• _Data for this exercise_:
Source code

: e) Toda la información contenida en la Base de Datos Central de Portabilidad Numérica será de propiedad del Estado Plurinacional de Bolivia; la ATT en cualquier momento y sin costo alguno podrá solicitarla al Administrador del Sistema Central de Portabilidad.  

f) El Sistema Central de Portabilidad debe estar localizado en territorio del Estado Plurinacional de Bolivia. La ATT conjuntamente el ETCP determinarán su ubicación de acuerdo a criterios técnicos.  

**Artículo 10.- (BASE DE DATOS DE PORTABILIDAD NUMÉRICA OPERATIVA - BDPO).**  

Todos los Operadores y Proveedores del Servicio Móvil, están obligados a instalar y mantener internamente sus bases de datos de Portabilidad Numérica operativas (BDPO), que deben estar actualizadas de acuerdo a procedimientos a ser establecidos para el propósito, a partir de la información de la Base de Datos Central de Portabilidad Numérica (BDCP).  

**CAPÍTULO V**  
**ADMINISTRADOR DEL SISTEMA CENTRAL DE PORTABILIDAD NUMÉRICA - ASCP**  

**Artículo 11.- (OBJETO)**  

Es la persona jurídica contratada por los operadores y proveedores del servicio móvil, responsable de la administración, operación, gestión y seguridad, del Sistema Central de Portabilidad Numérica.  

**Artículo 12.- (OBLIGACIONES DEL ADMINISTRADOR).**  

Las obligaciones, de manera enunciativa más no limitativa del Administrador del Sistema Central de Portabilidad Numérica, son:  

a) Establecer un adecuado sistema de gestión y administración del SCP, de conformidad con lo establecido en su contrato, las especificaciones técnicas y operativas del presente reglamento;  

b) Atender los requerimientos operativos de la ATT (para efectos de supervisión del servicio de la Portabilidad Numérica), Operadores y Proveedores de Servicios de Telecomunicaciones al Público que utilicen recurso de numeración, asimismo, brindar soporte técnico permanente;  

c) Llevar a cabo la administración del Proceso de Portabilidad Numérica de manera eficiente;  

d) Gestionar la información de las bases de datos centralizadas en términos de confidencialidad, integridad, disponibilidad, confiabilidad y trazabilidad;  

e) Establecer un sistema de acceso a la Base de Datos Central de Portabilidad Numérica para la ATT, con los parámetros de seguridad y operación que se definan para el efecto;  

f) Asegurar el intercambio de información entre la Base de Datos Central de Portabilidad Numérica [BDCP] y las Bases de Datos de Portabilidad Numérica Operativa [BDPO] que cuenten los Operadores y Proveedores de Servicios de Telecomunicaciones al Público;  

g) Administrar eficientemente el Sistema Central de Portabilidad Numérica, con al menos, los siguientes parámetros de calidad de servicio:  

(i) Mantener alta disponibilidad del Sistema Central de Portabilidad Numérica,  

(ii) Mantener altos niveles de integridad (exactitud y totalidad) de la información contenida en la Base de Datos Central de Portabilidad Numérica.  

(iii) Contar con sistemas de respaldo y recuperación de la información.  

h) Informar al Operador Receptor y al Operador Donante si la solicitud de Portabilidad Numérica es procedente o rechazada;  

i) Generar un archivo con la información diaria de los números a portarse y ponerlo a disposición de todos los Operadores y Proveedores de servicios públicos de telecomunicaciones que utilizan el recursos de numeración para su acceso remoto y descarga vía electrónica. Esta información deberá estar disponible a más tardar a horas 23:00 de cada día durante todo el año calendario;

• _Problem requirements_:
Transcribe only the lines from the beginning of the entries to the line with "Central de Portabilidad.", inclusive, exactly as written.

• _Finished exercise_:
Source code

: e) Toda la información contenida en la Base de Datos Central de Portabilidad Numérica será de propiedad del Estado Plurinacional de Bolivia; la ATT en cualquier momento y sin costo alguno podrá solicitarla al Administrador del Sistema Central de Portabilidad.  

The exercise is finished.